Kalau bukan karena tuntutan nenek, tentu Damian tidak ingin menikah. Dan begitulah yang terjadi. Pria itu sama sekali tidak menunjukkan batang hidungnya selama acara resepsi berlangsung. Alexa seorang diri, menjadi pusat perhatian dan gunjingan yang tiada henti. Bukan hanya itu, Heri maupun Selena pun pergi diam-diam dari sana. Tak kuat menahan malu di depan ribuan tamu yang menghadiri acara.
“Maaf, Sayang. Mungkin Damian benar-benar sibuk.” Nenek yang terus menerus menggenggam tangan Alexa seusai acara, mencoba memberi alasan.
“Tidak apa, Oma. Aku baik-baik saja. Lagipula, acara sudah selesai.” Alexa hanya bisa tersenyum, merasa sedikit terhibur dengan perhatian wanita 77 tahun itu. Sikap nenek Damian yang hangat, membuatnya yakin kalau masih ada orang baik yang peduli pada sesama.
“Kamu tenang saja, Oma akan membuat perhitungan dengan bocah nakal itu.
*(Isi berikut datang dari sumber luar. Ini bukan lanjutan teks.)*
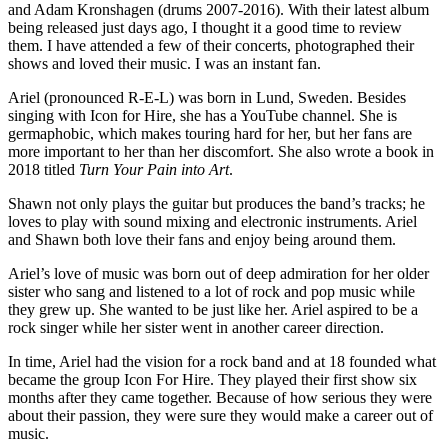
and Adam Kronshagen (drums 2007-2016). With their latest album
being released just days ago, I thought it a good time to review
them. I have attended a few of their concerts, photographed their
shows and loved their music. I was an instant fan.
Ariel (pronounced R-E-L) was born in Lund, Sweden. Besides
singing with Icon for Hire, she has a YouTube channel. She is
germaphobic, which makes touring hard for her, but her fans are
more important to her than her discomfort. She also wrote a book in
2018 titled
Turn Your Pain into Art
.
Shawn not only plays the guitar but produces the band’s tracks; he
loves to play with sound mixing and electronic instruments. Ariel
and Shawn both love their fans and enjoy being around them.
Ariel’s love of music was born out of deep admiration for her older
sister who sang and listened to a lot of rock and pop music while
they grew up. She wanted to be just like her. Ariel aspired to be a
rock singer while her sister went in another career direction.
In time, Ariel had the vision for a rock band and at 18 founded what
became the group Icon For Hire. They played their first show six
months after they came together. Because of how serious they were
about their passion, they were sure they would make a career out of
music.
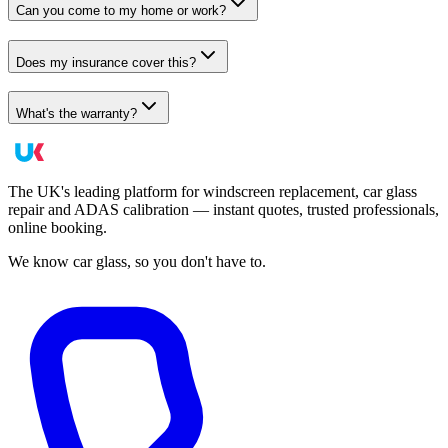
Can you come to my home or work?
Does my insurance cover this?
What's the warranty?
The UK's leading platform for windscreen replacement, car glass
repair and ADAS calibration — instant quotes, trusted professionals,
online booking.
We know car glass, so you don't have to.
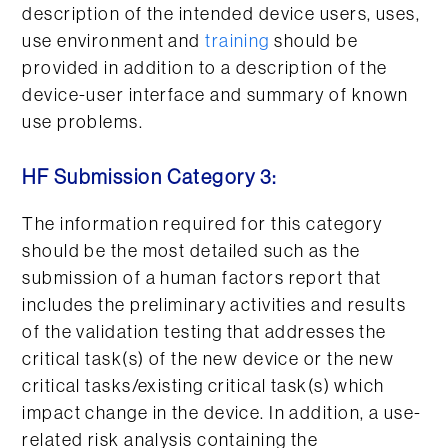
description of the intended device users, uses,
use environment and
training
should be
provided in addition to a description of the
device-user interface and summary of known
use problems.
HF Submission Category 3:
The information required for this category
should be the most detailed such as the
submission of a human factors report that
includes the preliminary activities and results
of the validation testing that addresses the
critical task(s) of the new device or the new
critical tasks/existing critical task(s) which
impact change in the device. In addition, a use-
related risk analysis containing the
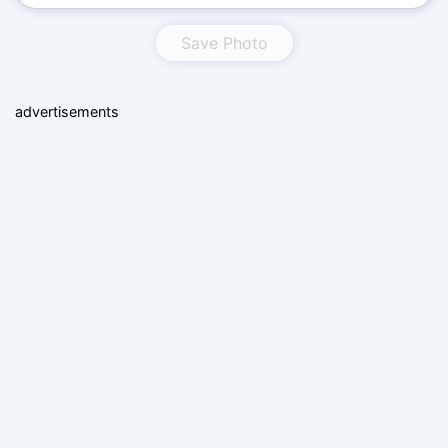
Save Photo
advertisements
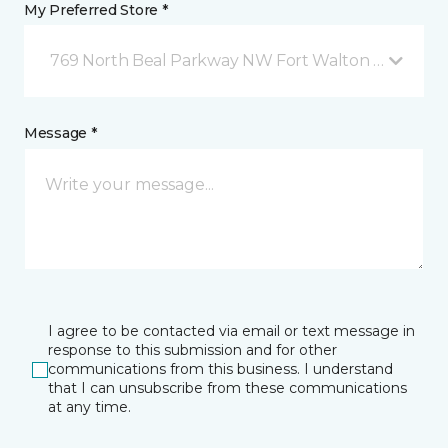
My Preferred Store *
769 North Beal Parkway NW Fort Walton Beach, FL
Message *
I agree to be contacted via email or text message in
response to this submission and for other
communications from this business. I understand
that I can unsubscribe from these communications
at any time.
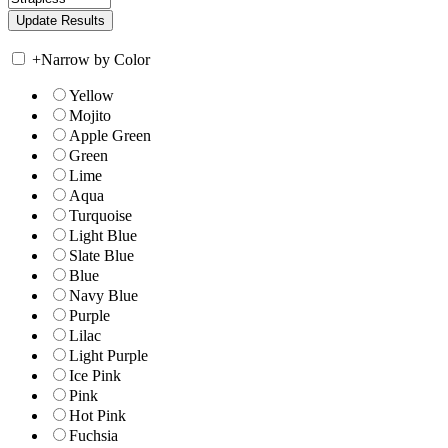
+
Narrow by Color
Yellow
Mojito
Apple Green
Green
Lime
Aqua
Turquoise
Light Blue
Slate Blue
Blue
Navy Blue
Purple
Lilac
Light Purple
Ice Pink
Pink
Hot Pink
Fuchsia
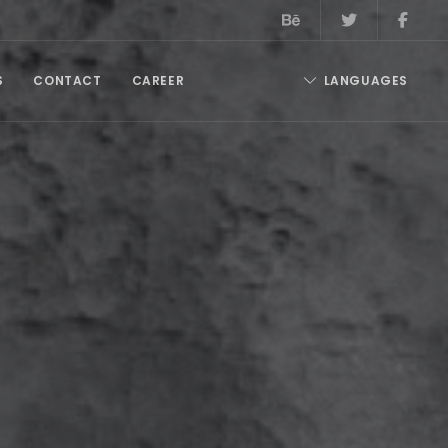
S
CONTACT
CAREER
LANGUAGES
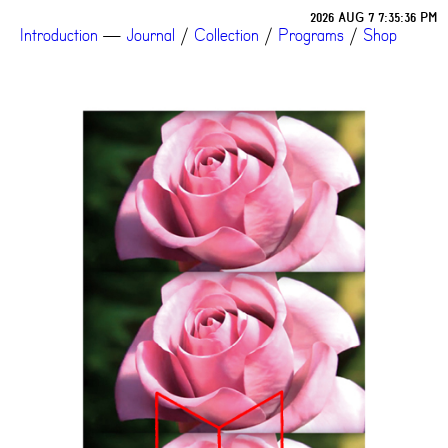
2026 AUG 7 7:35:36 PM
Introduction
—
Journal
/
Collection
/
Programs
/
Shop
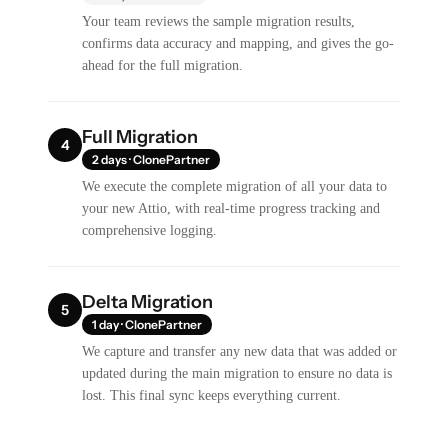
Your team reviews the sample migration results,
confirms data accuracy and mapping, and gives the go-
ahead for the full migration.
Full Migration
4
2 days · ClonePartner
We execute the complete migration of all your data to
your new Attio, with real-time progress tracking and
comprehensive logging.
Delta Migration
5
1 day · ClonePartner
We capture and transfer any new data that was added or
updated during the main migration to ensure no data is
lost. This final sync keeps everything current.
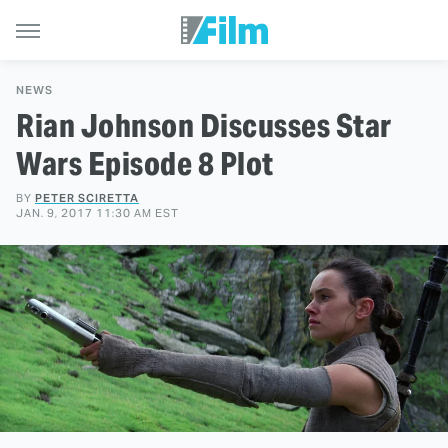
NEWS
Rian Johnson Discusses Star
Wars Episode 8 Plot
BY
PETER SCIRETTA
JAN. 9, 2017 11:30 AM EST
Oma pastikan Damian akan bersujud meminta maaf padamu!"
Bersujud minta maaf? Ah, Alexa justru memikirkan hal yang sebaliknya. Pria itu mungkin akan semakin menindasnya, merajalela dengan arogansi dan kekuasaan yang dia miliki. Tentu Alexa juga tidak akan menyerah begitu saja, siap memberikan perlawanan sekuat tenaga!